* [ACTION ITEM]
Leave every picture out. Set down all the lines below exactly.

* [RECORDED INFORMATION]
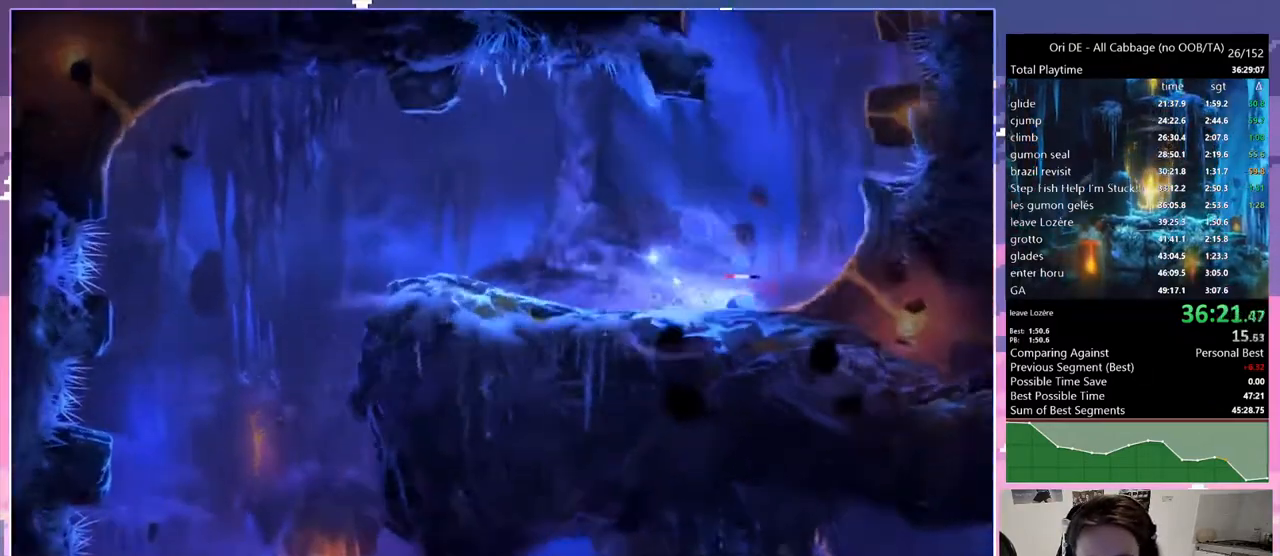
{"keys": ["grndc"], "events": [[433, "d", "up"], [467, "grndc", "down"]]}
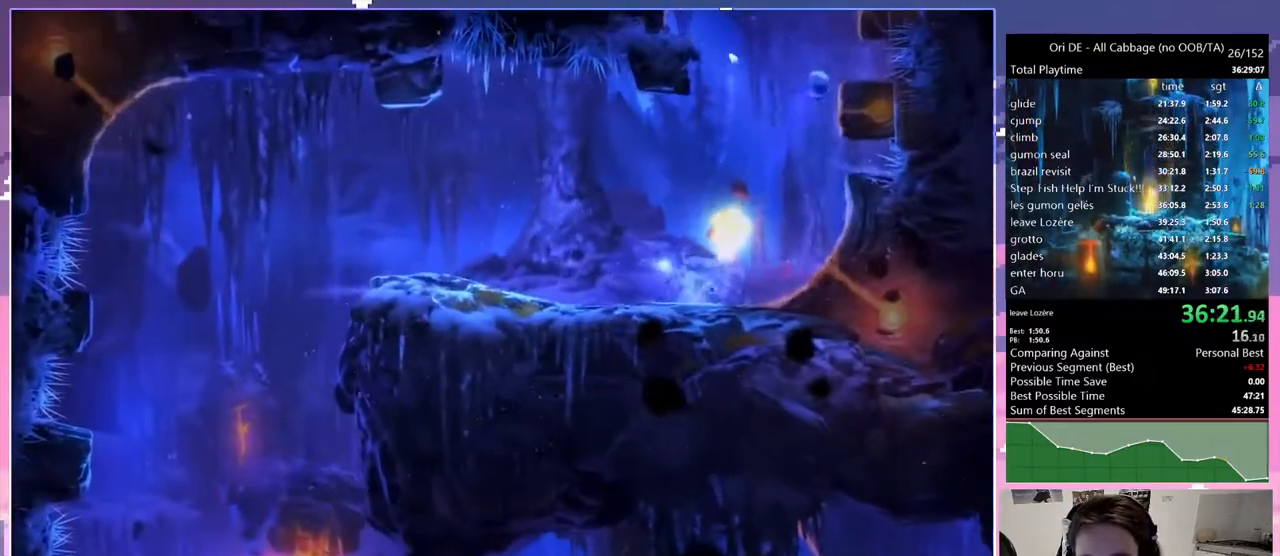
{"keys": ["d"], "events": [[200, "grndc", "up"], [500, "d", "down"]]}
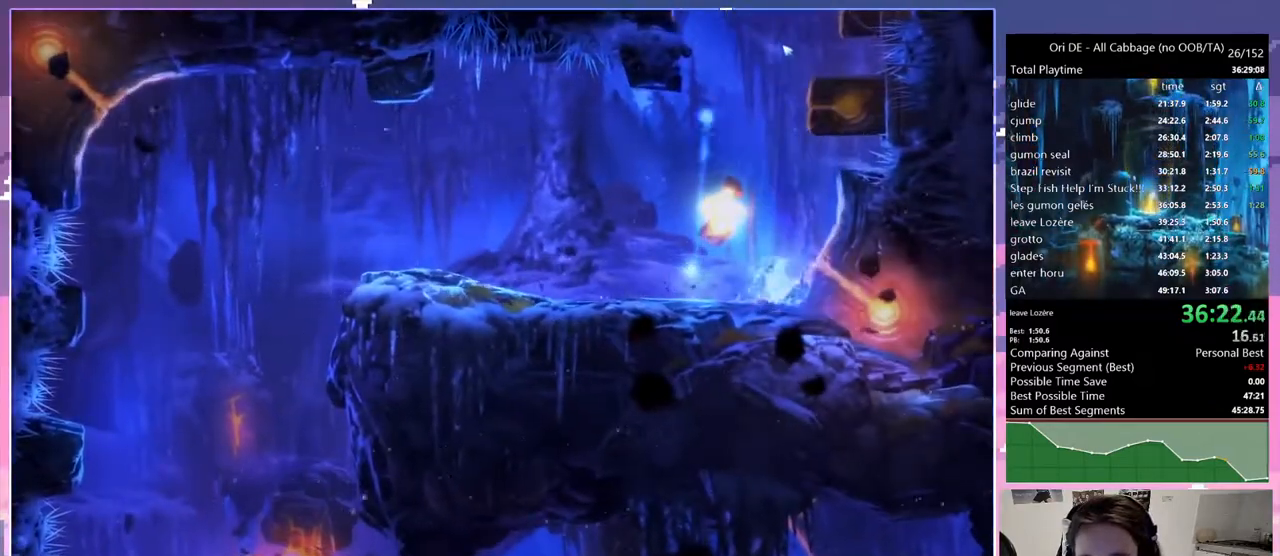
{"keys": ["d", "jump"], "events": [[67, "d", "up"], [317, "jump", "down"], [400, "d", "down"]]}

* [WRITTEN RESPONSE]
{"keys": ["grndc"], "events": [[433, "d", "up"], [467, "grndc", "down"]]}
{"keys": ["d"], "events": [[200, "grndc", "up"], [500, "d", "down"]]}
{"keys": ["d", "jump"], "events": [[67, "d", "up"], [317, "jump", "down"], [400, "d", "down"]]}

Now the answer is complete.